Other thoughts about tempo
As I’ve started to reflect on this, some other aspects of tempo have entered my mind:
- Tempos change: Like any piece of music, my tempo can speed up or slow down for any number of reasons, possibly including my wider health, mental state, environment and more. I’m learning to constantly listen for my current tempo and use it to steer my decisions, rather than claiming to have found it once and stick to it.
- Tempos can complement each other: Even if things, or people (more below) aren’t moving at the exact same tempo as me, they can still be in rhythm with me – a simple idea is moving at half or double speed, but even other variations can be in sync and feel good (for instance, polyrhythms). I’m starting to explore what differences in tempo feel compatible, even complimentary, and which feel unconnected and awkward.
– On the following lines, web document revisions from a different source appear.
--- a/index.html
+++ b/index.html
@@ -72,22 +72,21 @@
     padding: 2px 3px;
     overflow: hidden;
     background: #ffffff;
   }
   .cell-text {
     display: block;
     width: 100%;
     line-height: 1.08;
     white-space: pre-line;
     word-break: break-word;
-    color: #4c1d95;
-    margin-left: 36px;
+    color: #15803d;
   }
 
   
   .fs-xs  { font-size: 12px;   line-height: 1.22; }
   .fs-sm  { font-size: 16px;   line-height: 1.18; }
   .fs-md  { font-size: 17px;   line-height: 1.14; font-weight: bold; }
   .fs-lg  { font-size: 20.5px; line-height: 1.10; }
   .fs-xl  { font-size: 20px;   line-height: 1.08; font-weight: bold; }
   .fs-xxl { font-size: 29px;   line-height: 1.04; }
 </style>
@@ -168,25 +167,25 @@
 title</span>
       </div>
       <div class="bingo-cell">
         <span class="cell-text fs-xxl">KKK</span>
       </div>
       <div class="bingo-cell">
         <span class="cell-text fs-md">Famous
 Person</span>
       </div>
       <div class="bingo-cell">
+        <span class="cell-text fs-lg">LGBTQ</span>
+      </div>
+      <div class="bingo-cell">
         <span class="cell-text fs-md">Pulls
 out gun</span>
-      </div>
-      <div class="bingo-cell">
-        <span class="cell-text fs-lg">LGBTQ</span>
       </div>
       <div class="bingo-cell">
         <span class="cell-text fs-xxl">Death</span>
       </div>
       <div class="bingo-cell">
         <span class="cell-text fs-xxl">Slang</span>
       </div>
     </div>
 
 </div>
- Tempos can be off-beat: This great video sums up brilliantly the idea of groove, and how music that robotically hits the beat sounds… robotic. Feeling and emotion and groove in music can come from being fractions early or late. Maybe the same principles can apply to my life tempo - things being pretty much on beat but slightly off could add colour, intrigue and curiosity to an otherwise formulaic approach. This could account for spontaneity too!
Where I’m applying tempo
I think this idea of tempo can apply to lots of things in my life (I’m still figuring it out), but four main areas for now are:
- Bodily check-ins: When I’m meditating, or get a moment, I’m trying to explicitly feel what speed my body is moving at, and wants to move at, which I can use to speed up or slow down my day-to-day. This feels like the foundational one – if I’m not moving at the speed my body wants to move at, something needs to urgently change. Otherwise I feel detached from my body, and that is not a nice feeling.
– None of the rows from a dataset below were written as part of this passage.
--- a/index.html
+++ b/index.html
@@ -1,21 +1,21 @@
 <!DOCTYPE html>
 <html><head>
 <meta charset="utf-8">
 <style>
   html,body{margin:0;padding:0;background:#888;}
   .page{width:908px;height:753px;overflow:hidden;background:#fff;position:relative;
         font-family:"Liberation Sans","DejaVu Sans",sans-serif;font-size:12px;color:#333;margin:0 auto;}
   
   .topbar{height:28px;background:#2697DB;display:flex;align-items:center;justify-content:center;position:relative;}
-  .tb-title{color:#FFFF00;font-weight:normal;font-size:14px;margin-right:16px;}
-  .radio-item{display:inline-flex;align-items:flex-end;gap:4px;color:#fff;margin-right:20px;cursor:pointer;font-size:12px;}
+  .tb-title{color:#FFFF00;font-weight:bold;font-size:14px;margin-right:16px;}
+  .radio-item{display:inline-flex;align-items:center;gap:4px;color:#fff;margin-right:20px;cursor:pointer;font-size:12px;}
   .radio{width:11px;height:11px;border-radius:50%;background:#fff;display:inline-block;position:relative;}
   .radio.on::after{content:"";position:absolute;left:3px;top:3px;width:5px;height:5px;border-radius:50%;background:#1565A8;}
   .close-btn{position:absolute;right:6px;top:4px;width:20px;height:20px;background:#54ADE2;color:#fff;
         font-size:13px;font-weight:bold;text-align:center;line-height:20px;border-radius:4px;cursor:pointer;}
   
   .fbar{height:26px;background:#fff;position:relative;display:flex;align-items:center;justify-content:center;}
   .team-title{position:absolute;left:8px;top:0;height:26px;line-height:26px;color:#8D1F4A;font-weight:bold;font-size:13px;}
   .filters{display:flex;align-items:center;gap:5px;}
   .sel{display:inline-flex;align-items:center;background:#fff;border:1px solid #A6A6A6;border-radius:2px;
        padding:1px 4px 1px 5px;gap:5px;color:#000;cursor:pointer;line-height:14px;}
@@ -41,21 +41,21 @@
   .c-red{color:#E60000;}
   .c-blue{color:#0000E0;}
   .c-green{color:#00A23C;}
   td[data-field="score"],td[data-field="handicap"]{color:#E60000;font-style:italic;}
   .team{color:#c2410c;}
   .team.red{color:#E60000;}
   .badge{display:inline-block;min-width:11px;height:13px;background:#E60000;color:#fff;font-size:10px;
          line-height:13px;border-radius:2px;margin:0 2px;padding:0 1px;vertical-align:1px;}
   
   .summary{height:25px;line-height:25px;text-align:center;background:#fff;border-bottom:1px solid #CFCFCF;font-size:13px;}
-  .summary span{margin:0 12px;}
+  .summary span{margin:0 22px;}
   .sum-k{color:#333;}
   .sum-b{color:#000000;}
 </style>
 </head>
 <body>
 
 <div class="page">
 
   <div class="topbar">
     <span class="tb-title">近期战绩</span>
- Plans: Do plans feel they are happening too soon, too late, or on beat? Can I change things around so they feel more in tempo with me?
- Environments: Do the spaces I spend time in and interact with allow me to live my life at my tempo, or do they enforce a different speed? Crowded tubes make me feel too fast, long Zoom meetings sat in my bedroom make me feel too slow.
- People: Are the people around me moving at a tempo that is complementary to mine? Incompatible tempos in music can feel forced, awkward, messy and hard to connect with. Incompatible tempos between people can feel the same. This applies to changes in tempo too – if I speed up, or slow down my tempo, will others also respond dynamically? An orchestra doesn’t work if the percussion section slows down but the brass section continues at the same previous speed. The ebbs and flows of interpersonal dynamics, I’m learning, rely on the ability to match, and make space for, changes in tempo.
Summary
I’ve been having a lot of thoughts about tempo – this represents where I’m currently at, and I’m sure they will develop!
Some questions I now ask myself that I’d love to hear from you on in the comments:
- Do your body, plans, environments and people in your life feel like they’re moving at your tempo? Are things landing on beat?
- If not, what changes do you think you can make to bring things more into the right tempo?
- How do you/can you keep yourself and your life in tempo?
The main thing to say is – there’s no explicit way to measure tempo. I don’t sit and try to figure out my tempo (though it can be fun and insightful to try and play the beat of it), and if I do it only serves as a guide rather than any kind of truth. It’s more becoming a useful concept for me to evaluate how I’m feeling about decisions, spaces, relationships and more.